■ Your tasks
1. Quote the article on printing quantum dot displays word for word, starting at "That is changing, though." and ending at "for display manufacturers.".
2. Answer these questions from the article on printing quantum dot displays:
(a) What is Jeff Yurek's position at Nanosys?
(b) What did BOE demonstrate at the SID Display Week tradeshow?
(c) What is the first printed quantum dot application to be commercialized for displays?
3. List every company named in the article on printing quantum dot displays.

■ Source text

David Savastano, Editor08.24.22
Inkjet printing displays has always been the a key goal for printed electronics. The advantages in terms of cost and manufacturing would be tremendous. However, it is easier said than done. On the OLED side, JOLED has had the most notable successes.
However, the thought of using inkjet printing for quantum dot-based displays makes a lot of sense. Quantum dots are solution-processed semiconductors, which can be jetted. There has been some noteworthy work done in the area of printing quantum dots, but commercialization isn’t there yet.
That is changing, though. Nanosys, the leading manufacturer of quantum dots, is reporting success in early stages of printing QD-based displays. Jeff Yurek, Nanosys’ VP of marketing, says that printing quantum dots is closer than people think.
“It will be sooner than you might imagine,” Yurek noted. “We’ve moved beyond early lab prototypes and are starting to see some super interesting work that looks a lot more like a real product. At the annual SID Display Week tradeshow back in May, there were a few prototype demonstrations of printed quantum dot displays being shown on the floor and in private suites. Nanosys’ partner BOE demonstrated a 55” 4K emissive quantum dot TV made using inkjet printing.”
There has always been the idea that printing displays would be a significant advantage for display manufacturers.
“Display makers have long been interested in printing,” said Yurek. “There have been efforts to try this at various times over the years, but printing has never taken off as a mass production process. There were several technical challenges– printing was hard to do both accurately and with the throughput needed for mass production at the massive scale the display industry operates.
“So why now? First, printing technology has improved tremendously, but I think, more importantly, quantum dots have provided the industry with a path to creating a nearly perfect display. That’s an exciting reason to take another look at printing,” he added.
Yurek observed that Quantum Dot Color Conversion (or QDCC) on top of blue OLED, sometimes called “QD-OLED,” is the first printed quantum dot application to be commercialized for displays.
“QD-OLED brings together two incredible technologies and takes the advantages of both – perfect contrast for OLED and lifelike color for quantum dots – to new heights,” Yurek reported. “It's a very different kind of viewing experience.

■ Material shown
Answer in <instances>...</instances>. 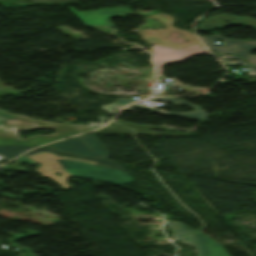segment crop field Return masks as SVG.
<instances>
[{"label":"crop field","mask_w":256,"mask_h":256,"mask_svg":"<svg viewBox=\"0 0 256 256\" xmlns=\"http://www.w3.org/2000/svg\"><path fill=\"white\" fill-rule=\"evenodd\" d=\"M134 101L135 100H133V99L126 100V99L120 98V99H118V101L116 103H114L112 105H102V109L107 110L110 113H113L114 109H119L120 107H122L128 103L134 102Z\"/></svg>","instance_id":"13"},{"label":"crop field","mask_w":256,"mask_h":256,"mask_svg":"<svg viewBox=\"0 0 256 256\" xmlns=\"http://www.w3.org/2000/svg\"><path fill=\"white\" fill-rule=\"evenodd\" d=\"M157 46L154 49L155 63L157 65V74H161L164 65L172 62L184 61L194 55L206 54L207 51L202 50L198 44H194L182 49H170L162 46Z\"/></svg>","instance_id":"6"},{"label":"crop field","mask_w":256,"mask_h":256,"mask_svg":"<svg viewBox=\"0 0 256 256\" xmlns=\"http://www.w3.org/2000/svg\"><path fill=\"white\" fill-rule=\"evenodd\" d=\"M209 49H214L217 54H240L249 64L256 67V56L250 53L256 50V42L251 40H229L219 34L210 37H200ZM224 40V46L216 47L215 40Z\"/></svg>","instance_id":"4"},{"label":"crop field","mask_w":256,"mask_h":256,"mask_svg":"<svg viewBox=\"0 0 256 256\" xmlns=\"http://www.w3.org/2000/svg\"><path fill=\"white\" fill-rule=\"evenodd\" d=\"M171 80H172V81H171L170 83H174V84L178 85L179 87H181L182 89H184V90H186V91H189V92H193V93L199 94L198 92L193 91V90H194V88H193V87H186V86H184V85L180 84L179 82H177V81H176V80H174V79H171ZM196 89H200V88H196Z\"/></svg>","instance_id":"15"},{"label":"crop field","mask_w":256,"mask_h":256,"mask_svg":"<svg viewBox=\"0 0 256 256\" xmlns=\"http://www.w3.org/2000/svg\"><path fill=\"white\" fill-rule=\"evenodd\" d=\"M219 17L223 18L221 21H216L215 24H201V28L199 29H213L216 26H219L221 29L225 27L226 25L223 23L224 21L233 22L234 16L227 15V14H221L220 16H213L210 18H213V20L218 19ZM240 24H230V25H241L246 26L241 20H238ZM207 27V28H205Z\"/></svg>","instance_id":"11"},{"label":"crop field","mask_w":256,"mask_h":256,"mask_svg":"<svg viewBox=\"0 0 256 256\" xmlns=\"http://www.w3.org/2000/svg\"><path fill=\"white\" fill-rule=\"evenodd\" d=\"M220 59L223 61V63L225 65H243L244 67L250 69L248 71V75L251 77H256V70L253 69L251 66H249L248 64H246L240 56H219ZM225 57H234L236 59H238L237 61H232V60H226L224 59Z\"/></svg>","instance_id":"12"},{"label":"crop field","mask_w":256,"mask_h":256,"mask_svg":"<svg viewBox=\"0 0 256 256\" xmlns=\"http://www.w3.org/2000/svg\"><path fill=\"white\" fill-rule=\"evenodd\" d=\"M32 147L27 146H0V154L6 156L10 159L16 157L17 155L23 153L24 151Z\"/></svg>","instance_id":"10"},{"label":"crop field","mask_w":256,"mask_h":256,"mask_svg":"<svg viewBox=\"0 0 256 256\" xmlns=\"http://www.w3.org/2000/svg\"><path fill=\"white\" fill-rule=\"evenodd\" d=\"M175 240L196 247L198 256H230L222 245L179 222H167Z\"/></svg>","instance_id":"3"},{"label":"crop field","mask_w":256,"mask_h":256,"mask_svg":"<svg viewBox=\"0 0 256 256\" xmlns=\"http://www.w3.org/2000/svg\"><path fill=\"white\" fill-rule=\"evenodd\" d=\"M150 18L158 19L161 22L167 24L168 30H146V31L138 32V34L143 38L144 41L159 43V44L172 46V47H181V46H185L190 43L199 42L194 37V35L192 33L188 32V31H184V30H179V29H176L175 27L171 26L173 23V19L170 16H166L163 14H157V15L150 16ZM172 31H177V32L182 33L183 38L189 40V43L167 42L169 35ZM200 45H201V43H200ZM203 49H205V48L203 47Z\"/></svg>","instance_id":"5"},{"label":"crop field","mask_w":256,"mask_h":256,"mask_svg":"<svg viewBox=\"0 0 256 256\" xmlns=\"http://www.w3.org/2000/svg\"><path fill=\"white\" fill-rule=\"evenodd\" d=\"M150 100H163V101H167V102L176 104V105H178V106H180V105H182V104H185V105H187V106H190V107L196 109L197 111H196V112H193V113H187V114L166 113V112L159 111V110H154V109H150V108H146V107L137 106V105H135V104L130 105V106H128V107L125 108V109H129L130 107H133V108H140V109H144V110L156 112V113L162 114V115H174V116L192 118V119H195V120H198V121H201V120H203L205 117H207L206 113H204L203 111H201L199 108H197V107L194 106V105L188 104V103H186V102H184V101H182V100H175V99H173V98H155V99H150Z\"/></svg>","instance_id":"9"},{"label":"crop field","mask_w":256,"mask_h":256,"mask_svg":"<svg viewBox=\"0 0 256 256\" xmlns=\"http://www.w3.org/2000/svg\"><path fill=\"white\" fill-rule=\"evenodd\" d=\"M158 129H163L159 127H153ZM150 126L147 125H134L130 123H125L121 121H113L110 125L102 130L95 131V133H121V134H190V133H179V130H173L176 133H156L149 131ZM169 130V129H164Z\"/></svg>","instance_id":"8"},{"label":"crop field","mask_w":256,"mask_h":256,"mask_svg":"<svg viewBox=\"0 0 256 256\" xmlns=\"http://www.w3.org/2000/svg\"><path fill=\"white\" fill-rule=\"evenodd\" d=\"M36 127L53 129L57 133L49 136L36 135L23 140L17 135V131ZM87 130H90L88 126L53 124L47 121L33 120L28 116L14 115L0 109V144H15L17 140H20L21 143L38 146Z\"/></svg>","instance_id":"2"},{"label":"crop field","mask_w":256,"mask_h":256,"mask_svg":"<svg viewBox=\"0 0 256 256\" xmlns=\"http://www.w3.org/2000/svg\"><path fill=\"white\" fill-rule=\"evenodd\" d=\"M98 117H99V119H100L99 124H96V123H90L89 128L94 129V128H97V127L103 126V124H101V123H102L104 120H108V119H105V118H104V117H102V116H98Z\"/></svg>","instance_id":"16"},{"label":"crop field","mask_w":256,"mask_h":256,"mask_svg":"<svg viewBox=\"0 0 256 256\" xmlns=\"http://www.w3.org/2000/svg\"><path fill=\"white\" fill-rule=\"evenodd\" d=\"M166 90H163L162 92H160L158 95H165Z\"/></svg>","instance_id":"17"},{"label":"crop field","mask_w":256,"mask_h":256,"mask_svg":"<svg viewBox=\"0 0 256 256\" xmlns=\"http://www.w3.org/2000/svg\"><path fill=\"white\" fill-rule=\"evenodd\" d=\"M55 146L58 150L91 157H111L108 150L96 136L74 138L55 144ZM25 156L41 164L37 172L55 181L63 189L71 187L66 182V179L74 175L116 184H124L132 181L117 162L61 153L57 152L53 146L36 149ZM55 172L61 173V175L59 176Z\"/></svg>","instance_id":"1"},{"label":"crop field","mask_w":256,"mask_h":256,"mask_svg":"<svg viewBox=\"0 0 256 256\" xmlns=\"http://www.w3.org/2000/svg\"><path fill=\"white\" fill-rule=\"evenodd\" d=\"M19 161L22 162V163H29V164H32V165L36 164L35 162L31 161L30 159L22 156V157H20V158H18L17 160L14 161L15 165H7V166L3 167V169H13L15 171L24 170L25 168H20V166H17Z\"/></svg>","instance_id":"14"},{"label":"crop field","mask_w":256,"mask_h":256,"mask_svg":"<svg viewBox=\"0 0 256 256\" xmlns=\"http://www.w3.org/2000/svg\"><path fill=\"white\" fill-rule=\"evenodd\" d=\"M79 19H81L85 24L94 26H107L113 27L112 23L108 18L118 17L122 15L131 14L129 8L126 7H115L99 9L97 11H85V12H75L73 8H69Z\"/></svg>","instance_id":"7"}]
</instances>
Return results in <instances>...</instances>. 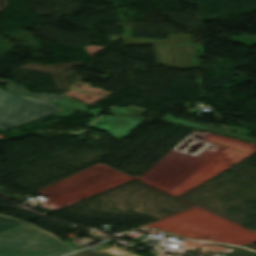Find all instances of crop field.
<instances>
[{"label":"crop field","mask_w":256,"mask_h":256,"mask_svg":"<svg viewBox=\"0 0 256 256\" xmlns=\"http://www.w3.org/2000/svg\"><path fill=\"white\" fill-rule=\"evenodd\" d=\"M74 250L77 249L30 223L0 233V256H61Z\"/></svg>","instance_id":"8a807250"},{"label":"crop field","mask_w":256,"mask_h":256,"mask_svg":"<svg viewBox=\"0 0 256 256\" xmlns=\"http://www.w3.org/2000/svg\"><path fill=\"white\" fill-rule=\"evenodd\" d=\"M61 110L49 102L0 91V129L3 131Z\"/></svg>","instance_id":"ac0d7876"},{"label":"crop field","mask_w":256,"mask_h":256,"mask_svg":"<svg viewBox=\"0 0 256 256\" xmlns=\"http://www.w3.org/2000/svg\"><path fill=\"white\" fill-rule=\"evenodd\" d=\"M159 65L173 68H191L198 66L196 49L194 45L155 46Z\"/></svg>","instance_id":"34b2d1b8"},{"label":"crop field","mask_w":256,"mask_h":256,"mask_svg":"<svg viewBox=\"0 0 256 256\" xmlns=\"http://www.w3.org/2000/svg\"><path fill=\"white\" fill-rule=\"evenodd\" d=\"M0 82L10 84L7 88L8 91L16 92V93H19V94H23V95H27V96H31V97H35V98H39V99H43V100H47V101H51V102H56L58 99L64 97V96H60V95H56V94H52V95H48L46 93L34 94V93L28 92L27 90L23 89L22 86L17 85L15 83L11 82V81L0 80Z\"/></svg>","instance_id":"412701ff"},{"label":"crop field","mask_w":256,"mask_h":256,"mask_svg":"<svg viewBox=\"0 0 256 256\" xmlns=\"http://www.w3.org/2000/svg\"><path fill=\"white\" fill-rule=\"evenodd\" d=\"M165 120H169V121H173V122H176V123H180V124H184V125H188V126H192V127H196V128H201V129H205V130H209V131H213V132L233 136V137L238 138V139L248 140V141H252V142L256 143V139H253V138H250V137H247V136H243V135L232 133V132H227V131H222V130L206 127V126H203V125L195 124V123L188 122V121L181 120V119L172 118L169 115L167 117H165Z\"/></svg>","instance_id":"f4fd0767"},{"label":"crop field","mask_w":256,"mask_h":256,"mask_svg":"<svg viewBox=\"0 0 256 256\" xmlns=\"http://www.w3.org/2000/svg\"><path fill=\"white\" fill-rule=\"evenodd\" d=\"M56 103L60 107L69 108L72 110L79 109L81 111H87V107H88V104L78 102L75 99H73L72 97H67V96H65L61 100L57 101Z\"/></svg>","instance_id":"dd49c442"},{"label":"crop field","mask_w":256,"mask_h":256,"mask_svg":"<svg viewBox=\"0 0 256 256\" xmlns=\"http://www.w3.org/2000/svg\"><path fill=\"white\" fill-rule=\"evenodd\" d=\"M25 223L22 220L0 214V232Z\"/></svg>","instance_id":"e52e79f7"},{"label":"crop field","mask_w":256,"mask_h":256,"mask_svg":"<svg viewBox=\"0 0 256 256\" xmlns=\"http://www.w3.org/2000/svg\"><path fill=\"white\" fill-rule=\"evenodd\" d=\"M98 246L102 247L101 248L102 251L109 252V253L117 255V256H137V255H135L131 252L120 249L118 247L112 246V245L107 244V243L100 244Z\"/></svg>","instance_id":"d8731c3e"},{"label":"crop field","mask_w":256,"mask_h":256,"mask_svg":"<svg viewBox=\"0 0 256 256\" xmlns=\"http://www.w3.org/2000/svg\"><path fill=\"white\" fill-rule=\"evenodd\" d=\"M80 252V251H79ZM71 256H114L109 253L101 252V251H82L80 253L71 255Z\"/></svg>","instance_id":"5a996713"},{"label":"crop field","mask_w":256,"mask_h":256,"mask_svg":"<svg viewBox=\"0 0 256 256\" xmlns=\"http://www.w3.org/2000/svg\"><path fill=\"white\" fill-rule=\"evenodd\" d=\"M74 113H76V112H74V111H68V112H66V111H61V112H57V113H54V114L57 115V116H59V117L65 118V117H68V116H70V115H72V114H74Z\"/></svg>","instance_id":"3316defc"}]
</instances>
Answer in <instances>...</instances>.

■ Answers to the exercises
1.
That is changing, though. Nanosys, the leading manufacturer of quantum dots, is reporting success in early stages of printing QD-based displays. Jeff Yurek, Nanosys’ VP of marketing, says that printing quantum dots is closer than people think.
“It will be sooner than you might imagine,” Yurek noted. “We’ve moved beyond early lab prototypes and are starting to see some super interesting work that looks a lot more like a real product. At the annual SID Display Week tradeshow back in May, there were a few prototype demonstrations of printed quantum dot displays being shown on the floor and in private suites. Nanosys’ partner BOE demonstrated a 55” 4K emissive quantum dot TV made using inkjet printing.”
There has always been the idea that printing displays would be a significant advantage for display manufacturers.

2.
(a) VP of marketing.
(b) A 55” 4K emissive quantum dot TV made using inkjet printing.
(c) Quantum Dot Color Conversion (QDCC) on top of blue OLED, sometimes called “QD-OLED.”

3.
JOLED
Nanosys
BOE